Advocates for human rights have voiced concern about information of a tightening crackdown on climate rallies across Europe.
Reportedly, authorities have reacted to climate demonstrations in Germany, France, Italy, Sweden, the Netherlands, and the United Kingdom by making mass arrests, adopting harsh new laws, issuing heavy punishments for non-violent rallies, and labeling activists as hooligans, saboteurs, or eco-terrorists.
Is the UK Leading This Crackdown?
Following a summer of record-breaking heat in southern Europe, which is ascribed to the consequences of climate breakdown, appeals for civic space by leading human rights activists and environmental campaigners to enable the right to non-violent protest have been met with crackdowns.
Experts believe the UK has been at the forefront of this crackdown, with judges recently rejecting appeals from climate campaigners who were given lengthy terms for blocking a bridge over a highway in east London. A British court handed down the longest prison sentences ever for peaceful protest -- three years each to Marcus Decker and Morgan Trowland, according to Evening Standard.
Protesters in the UK are trying to figure out how to operate in a new legal environment that places significant limits on their right to protest. This includes two sweeping new laws passed in the last two years that give police the discretion to ban protests deemed "disruptive" and criminalize a wide range of protest tactics.

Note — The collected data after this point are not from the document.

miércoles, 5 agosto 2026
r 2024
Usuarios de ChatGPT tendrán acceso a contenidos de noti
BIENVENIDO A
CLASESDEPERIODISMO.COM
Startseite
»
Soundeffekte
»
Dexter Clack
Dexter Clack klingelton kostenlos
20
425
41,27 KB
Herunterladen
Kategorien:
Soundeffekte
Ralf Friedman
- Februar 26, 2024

United Nations special rapporteur on environmental defenders, Michel Forst, called the situation in the UK terrifying. He said the impact on Europe would be terrible since other nations were studying the UK's legislation with an eye toward implementing similar legislation.

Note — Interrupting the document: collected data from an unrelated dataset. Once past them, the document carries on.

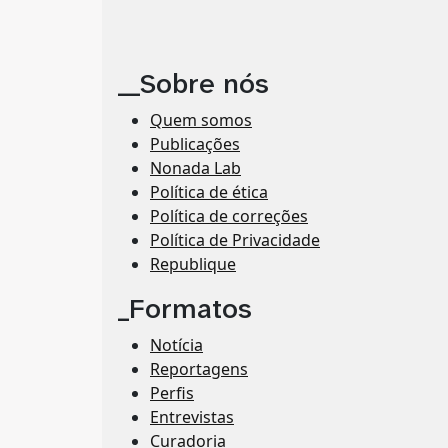
__Sobre nós
Quem somos
Publicações
Nonada Lab
Política de ética
Política de correções
Política de Privacidade
Republique
_Formatos
Notícia
Reportagens
Perfis
Entrevistas
Curadoria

Continent-Wide Crackdown on Climate Rallies?
Since his appointment, Forst has visited several European nations. "There is a clear trend," he told the Guardian. "We can see an increasing number of cases by which these climate activists are brought to court more and more often and more and more severe laws being passed to facilitate these attacks on defenders."
Forst is convinced that European police forces cooperate against these actions. Concerns arise when governments label the climate activists eco-terrorists or employ defamation, which may greatly damage public perception and the cause they are fighting for.

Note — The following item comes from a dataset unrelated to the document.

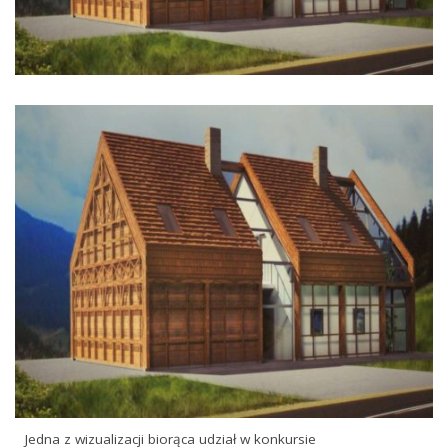
Jedna z wizualizacji biorąca udział w konkursie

According to Amnesty International, the organization is looking into reports of a continent-wide crackdown on protest. Senior activist on civil space and the right to protest in Europe Catrinel Motoc stated, "There's alarming evidence of criminalization, harassment, stigmatization and negative rhetoric towards environmental defenders."
She added that as a result of European nations' lack of action in the face of the climate catastrophe, peaceful protestors have no choice but to engage in public demonstrations and other forms of non-violent direct action.
Motoc said that European governments should instead focus on having an open discussion with activists and organizations to find solutions to the difficulties posed by the climate catastrophe rather than criminalizing and otherwise silencing non-violent environmental defenders.